Empirical Evaluation

Our evaluation framework includes both ML potential-based methods and density functional theory (DFT) calculations—the gold standard in material science. The model's success is underscored by its high output of materials with low energies above the convex hull, a metric indicating stability. Specifically, the results are twofold: a significant percentage of generated materials are predicted to be stable by ML potentials, and a literal use of DFT calculations corroborated that our method produces materials with legitimate stabilities.

Furthermore, with scaling up the model size, there was an observable improvement in the model's ability to capture the translational symmetries inherent to crystalline structures. This showcases the nuanced understanding of symmetries the model acquires as it scales, which is integral to translating the data's physicality into the LLM's domain.

Applications and Future Work

The implications of this research extend to broadening the horizons of generative modeling within the materials science domain.
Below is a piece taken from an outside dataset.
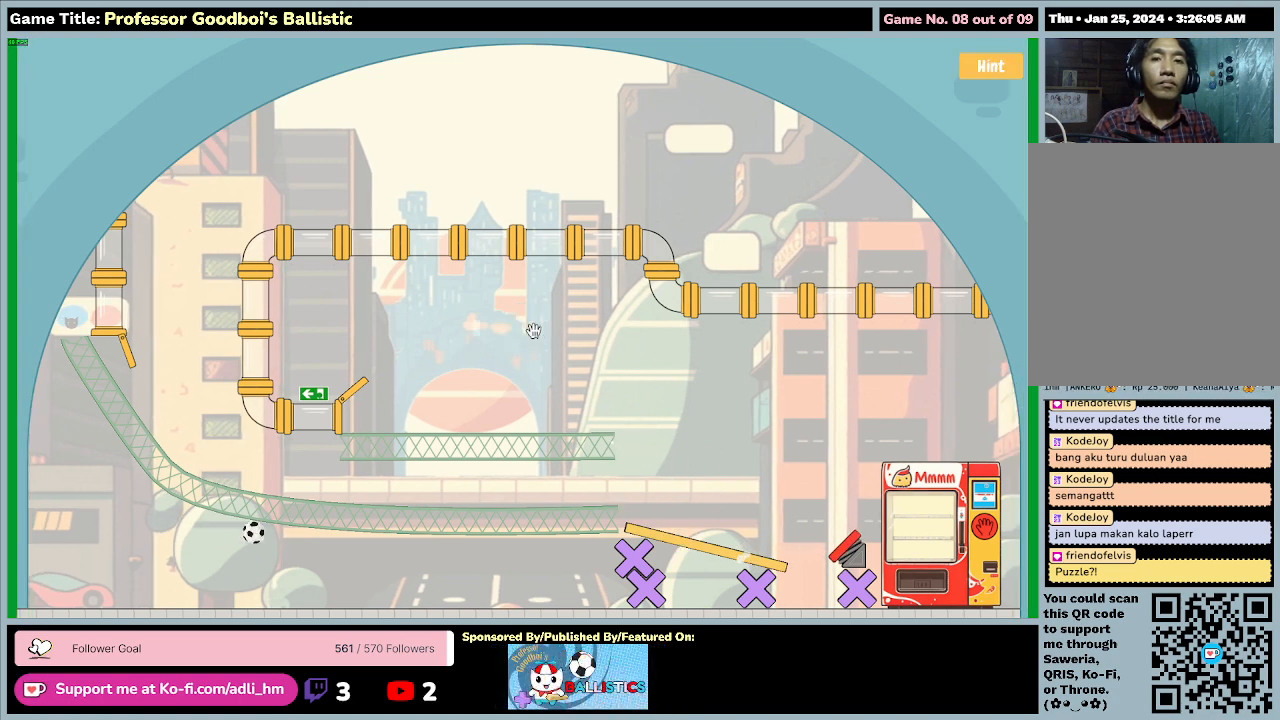
{"keys": [], "mouse": ["left"], "events": []}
The model's text prompt flexibility offers a clear path toward generating materials with customizable characteristics and optimizing existing structures.

Looking forward, the potential for these models to incorporate conditioning on scientific literature, refine conditional generation techniques, and explore sample-efficient design strategies present promising avenues for further exploration. Moreover, as there's a delicate balance between precision of model prompts and tokenization strategies, future research is required to address these sensitivities and the identified limitations of unphysical structure generation.

By situating LLMs at the threshold of generating not just legible but materially viable constructs, this work stands to significantly streamline the process of material discovery and development, propelling us towards an AI-assisted future in scientific discovery.